### Task requirements
From the records below, set down exactly the lines starting with the line that contains "स्वतंत्र भारतातील पहिलं गोल्ड मेडल कस" and going on through the line that contains "savunma sertliğini artıran". Nothing else is wanted.

### Working data
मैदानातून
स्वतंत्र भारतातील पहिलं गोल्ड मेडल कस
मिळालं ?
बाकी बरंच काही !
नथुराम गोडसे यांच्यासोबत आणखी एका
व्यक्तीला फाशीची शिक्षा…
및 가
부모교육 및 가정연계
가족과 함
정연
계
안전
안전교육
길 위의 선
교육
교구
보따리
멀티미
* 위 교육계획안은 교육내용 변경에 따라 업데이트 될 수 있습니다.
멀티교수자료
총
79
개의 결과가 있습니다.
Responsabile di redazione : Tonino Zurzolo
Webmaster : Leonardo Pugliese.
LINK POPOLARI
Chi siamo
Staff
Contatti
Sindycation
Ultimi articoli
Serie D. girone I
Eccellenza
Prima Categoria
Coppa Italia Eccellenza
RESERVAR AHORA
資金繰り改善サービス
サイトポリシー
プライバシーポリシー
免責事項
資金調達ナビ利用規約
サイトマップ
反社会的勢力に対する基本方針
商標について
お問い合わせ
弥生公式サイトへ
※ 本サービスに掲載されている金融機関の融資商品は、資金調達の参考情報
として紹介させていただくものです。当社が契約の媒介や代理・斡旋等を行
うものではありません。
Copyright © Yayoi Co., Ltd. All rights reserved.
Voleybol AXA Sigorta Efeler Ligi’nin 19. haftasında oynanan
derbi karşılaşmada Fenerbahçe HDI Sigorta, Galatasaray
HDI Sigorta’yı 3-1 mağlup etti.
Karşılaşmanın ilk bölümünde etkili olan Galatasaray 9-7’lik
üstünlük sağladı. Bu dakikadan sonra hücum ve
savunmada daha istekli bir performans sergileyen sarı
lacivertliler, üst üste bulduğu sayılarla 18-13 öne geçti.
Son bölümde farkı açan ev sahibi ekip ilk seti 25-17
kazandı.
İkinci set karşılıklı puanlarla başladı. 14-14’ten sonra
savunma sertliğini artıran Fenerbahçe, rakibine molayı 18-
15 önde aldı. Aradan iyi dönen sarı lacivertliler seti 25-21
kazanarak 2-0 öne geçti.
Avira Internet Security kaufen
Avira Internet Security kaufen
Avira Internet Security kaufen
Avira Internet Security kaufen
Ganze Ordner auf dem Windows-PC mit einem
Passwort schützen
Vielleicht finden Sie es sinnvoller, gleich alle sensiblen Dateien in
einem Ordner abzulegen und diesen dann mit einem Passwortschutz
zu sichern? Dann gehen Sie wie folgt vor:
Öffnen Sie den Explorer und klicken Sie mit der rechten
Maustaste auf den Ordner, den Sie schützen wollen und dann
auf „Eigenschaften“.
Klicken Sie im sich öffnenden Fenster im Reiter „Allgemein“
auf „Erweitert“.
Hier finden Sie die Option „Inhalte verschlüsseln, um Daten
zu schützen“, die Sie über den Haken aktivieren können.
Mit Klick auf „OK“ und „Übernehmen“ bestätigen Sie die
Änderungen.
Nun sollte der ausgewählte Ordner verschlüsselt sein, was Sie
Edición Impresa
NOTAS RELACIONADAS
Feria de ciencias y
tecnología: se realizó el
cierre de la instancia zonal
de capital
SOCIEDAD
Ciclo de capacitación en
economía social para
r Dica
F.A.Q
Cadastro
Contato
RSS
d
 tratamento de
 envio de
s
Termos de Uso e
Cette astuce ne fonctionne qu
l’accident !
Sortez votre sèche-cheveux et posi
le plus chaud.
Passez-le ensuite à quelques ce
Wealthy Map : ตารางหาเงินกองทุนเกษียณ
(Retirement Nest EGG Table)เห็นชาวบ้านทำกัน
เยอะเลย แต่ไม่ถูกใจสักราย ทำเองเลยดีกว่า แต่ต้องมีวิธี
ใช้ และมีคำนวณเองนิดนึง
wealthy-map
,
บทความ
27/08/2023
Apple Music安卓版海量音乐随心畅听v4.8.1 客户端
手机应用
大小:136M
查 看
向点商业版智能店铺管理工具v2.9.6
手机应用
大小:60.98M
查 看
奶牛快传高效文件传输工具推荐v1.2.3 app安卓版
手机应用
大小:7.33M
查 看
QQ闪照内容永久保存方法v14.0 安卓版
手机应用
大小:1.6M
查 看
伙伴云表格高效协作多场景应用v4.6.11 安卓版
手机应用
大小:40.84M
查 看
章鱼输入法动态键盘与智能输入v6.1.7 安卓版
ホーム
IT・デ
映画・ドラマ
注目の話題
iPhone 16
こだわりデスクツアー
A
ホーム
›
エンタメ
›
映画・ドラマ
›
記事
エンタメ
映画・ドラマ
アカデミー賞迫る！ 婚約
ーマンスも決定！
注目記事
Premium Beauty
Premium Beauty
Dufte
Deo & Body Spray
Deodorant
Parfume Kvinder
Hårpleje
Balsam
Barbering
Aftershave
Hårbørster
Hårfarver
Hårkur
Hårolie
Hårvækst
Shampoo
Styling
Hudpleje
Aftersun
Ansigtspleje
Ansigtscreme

### Task result
स्वतंत्र भारतातील पहिलं गोल्ड मेडल कस
मिळालं ?
बाकी बरंच काही !
नथुराम गोडसे यांच्यासोबत आणखी एका
व्यक्तीला फाशीची शिक्षा…
및 가
부모교육 및 가정연계
가족과 함
정연
계
안전
안전교육
길 위의 선
교육
교구
보따리
멀티미
* 위 교육계획안은 교육내용 변경에 따라 업데이트 될 수 있습니다.
멀티교수자료
총
79
개의 결과가 있습니다.
Responsabile di redazione : Tonino Zurzolo
Webmaster : Leonardo Pugliese.
LINK POPOLARI
Chi siamo
Staff
Contatti
Sindycation
Ultimi articoli
Serie D. girone I
Eccellenza
Prima Categoria
Coppa Italia Eccellenza
RESERVAR AHORA
資金繰り改善サービス
サイトポリシー
プライバシーポリシー
免責事項
資金調達ナビ利用規約
サイトマップ
反社会的勢力に対する基本方針
商標について
お問い合わせ
弥生公式サイトへ
※ 本サービスに掲載されている金融機関の融資商品は、資金調達の参考情報
として紹介させていただくものです。当社が契約の媒介や代理・斡旋等を行
うものではありません。
Copyright © Yayoi Co., Ltd. All rights reserved.
Voleybol AXA Sigorta Efeler Ligi’nin 19. haftasında oynanan
derbi karşılaşmada Fenerbahçe HDI Sigorta, Galatasaray
HDI Sigorta’yı 3-1 mağlup etti.
Karşılaşmanın ilk bölümünde etkili olan Galatasaray 9-7’lik
üstünlük sağladı. Bu dakikadan sonra hücum ve
savunmada daha istekli bir performans sergileyen sarı
lacivertliler, üst üste bulduğu sayılarla 18-13 öne geçti.
Son bölümde farkı açan ev sahibi ekip ilk seti 25-17
kazandı.
İkinci set karşılıklı puanlarla başladı. 14-14’ten sonra
savunma sertliğini artıran Fenerbahçe, rakibine molayı 18-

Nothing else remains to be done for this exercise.